**REQUEST**: Rewrite the records from the line with "Rendered at 1500 by 1125 pixels." to the line with "title [75, 7, 1425, 196]", replacing "bounding box" with "enclosing rectangle" and leaving everything else unchanged.

[Begin DATASET ROWS]

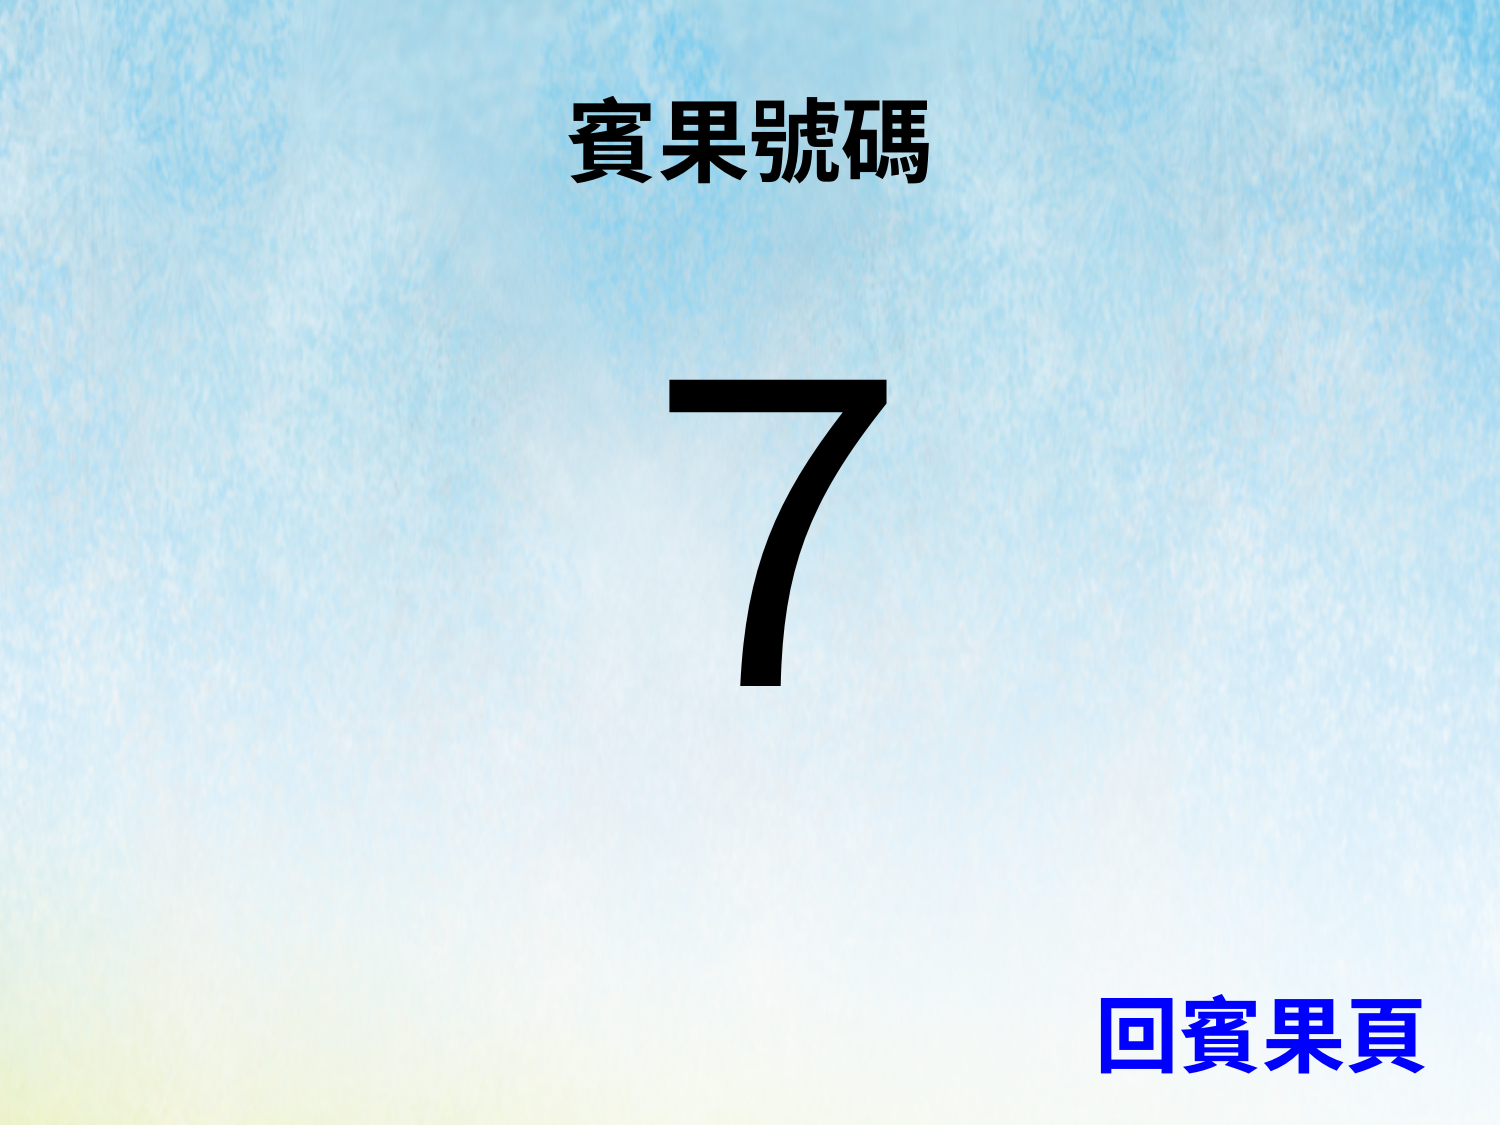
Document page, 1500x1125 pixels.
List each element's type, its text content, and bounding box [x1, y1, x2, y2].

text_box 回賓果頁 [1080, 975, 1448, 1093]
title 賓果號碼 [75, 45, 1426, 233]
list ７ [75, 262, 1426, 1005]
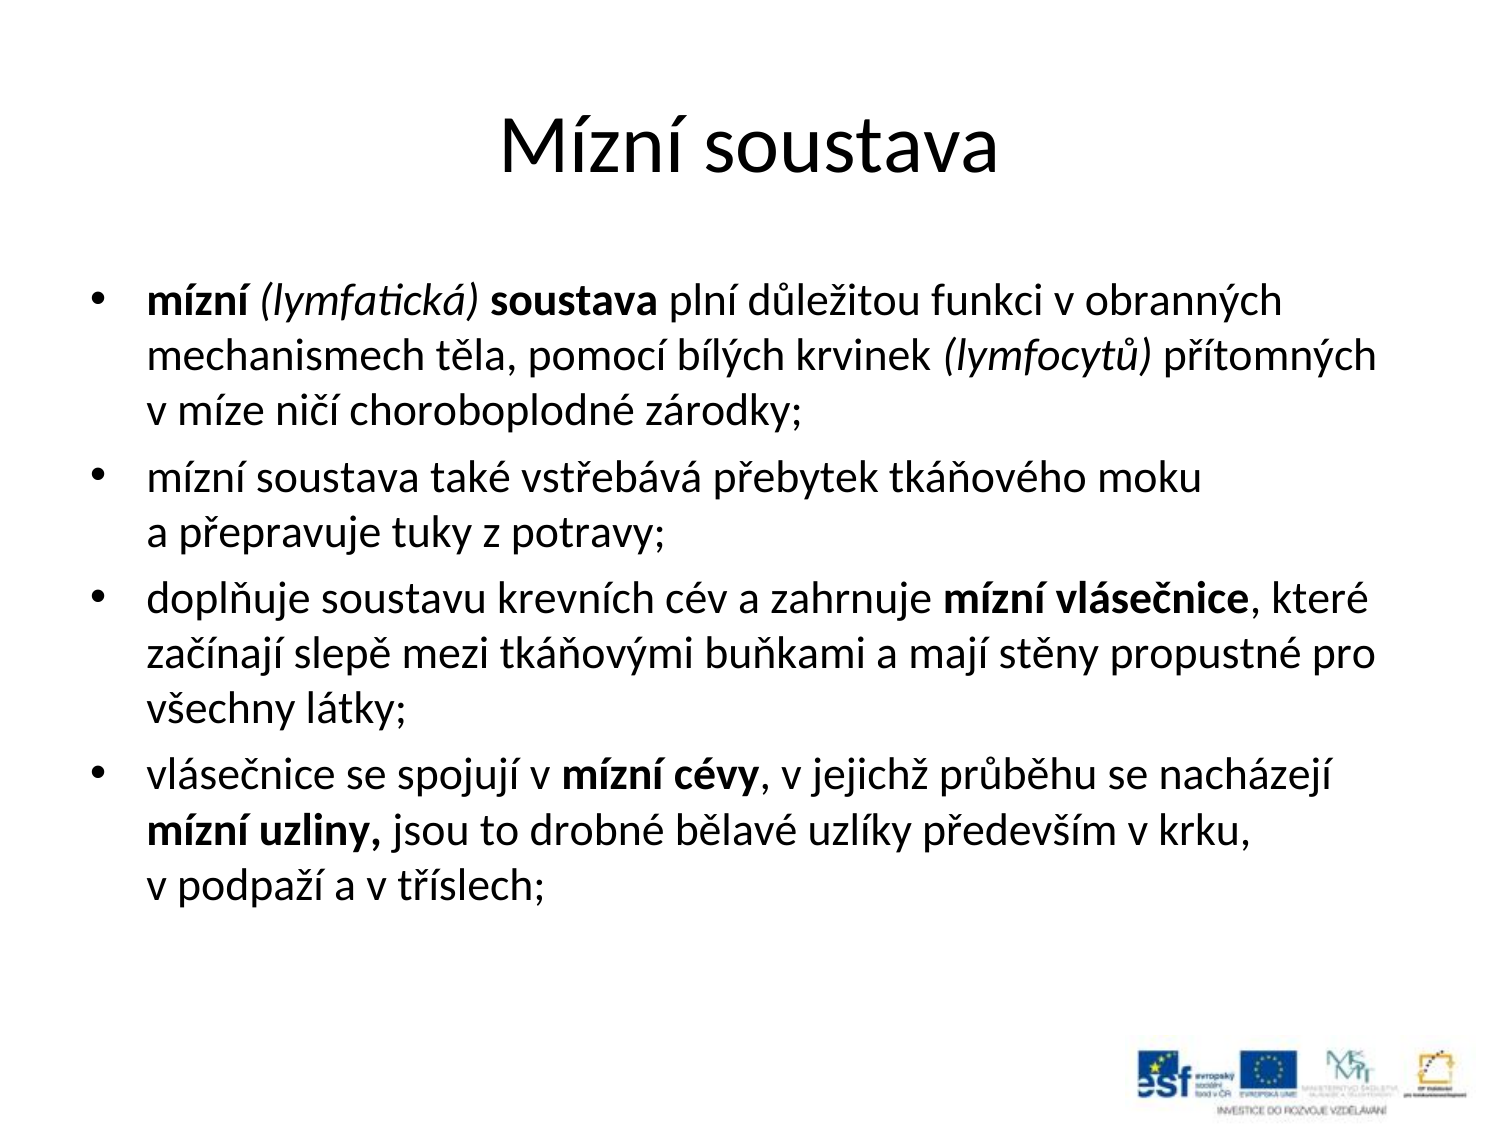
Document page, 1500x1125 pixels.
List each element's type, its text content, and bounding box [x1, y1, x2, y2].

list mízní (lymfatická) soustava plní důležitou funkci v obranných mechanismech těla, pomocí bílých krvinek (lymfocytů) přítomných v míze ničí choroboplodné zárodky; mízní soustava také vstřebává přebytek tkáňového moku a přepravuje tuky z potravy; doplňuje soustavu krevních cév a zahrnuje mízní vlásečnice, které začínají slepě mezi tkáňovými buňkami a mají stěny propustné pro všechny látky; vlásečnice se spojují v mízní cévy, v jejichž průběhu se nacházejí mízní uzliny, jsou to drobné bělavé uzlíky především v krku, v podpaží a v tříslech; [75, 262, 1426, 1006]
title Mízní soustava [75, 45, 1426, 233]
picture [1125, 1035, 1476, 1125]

[End DATASET ROWS]
[Begin DATASET ROWS]

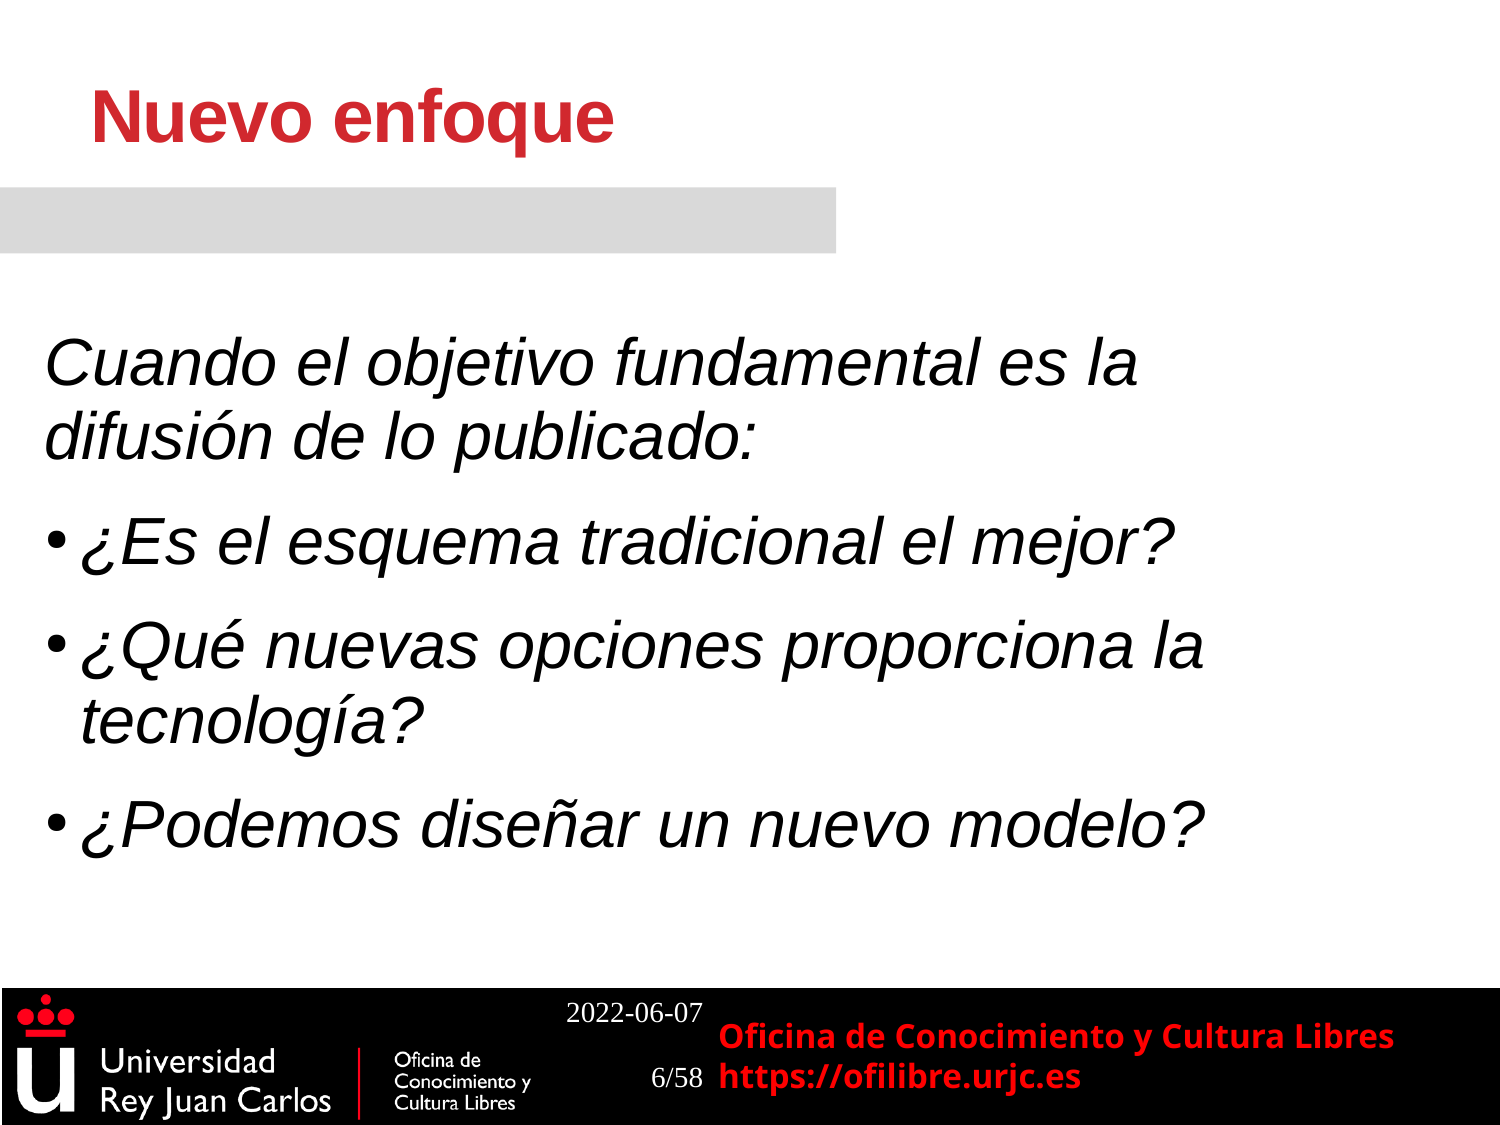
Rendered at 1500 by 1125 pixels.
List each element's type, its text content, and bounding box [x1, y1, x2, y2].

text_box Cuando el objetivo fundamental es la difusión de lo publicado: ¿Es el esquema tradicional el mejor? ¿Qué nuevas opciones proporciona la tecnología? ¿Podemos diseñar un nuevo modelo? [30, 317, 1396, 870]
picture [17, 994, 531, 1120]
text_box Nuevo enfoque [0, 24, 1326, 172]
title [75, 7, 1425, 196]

[End DATASET ROWS]

**WORKED SOLUTION**:
Rendered at 1500 by 1125 pixels.
List each element's type, its text content, and enclosing rectangle [x1, y1, x2, y2].

text_box Cuando el objetivo fundamental es la difusión de lo publicado: ¿Es el esquema tradicional el mejor? ¿Qué nuevas opciones proporciona la tecnología? ¿Podemos diseñar un nuevo modelo? [30, 317, 1396, 870]
picture [17, 994, 531, 1120]
text_box Nuevo enfoque [0, 24, 1326, 172]
title [75, 7, 1425, 196]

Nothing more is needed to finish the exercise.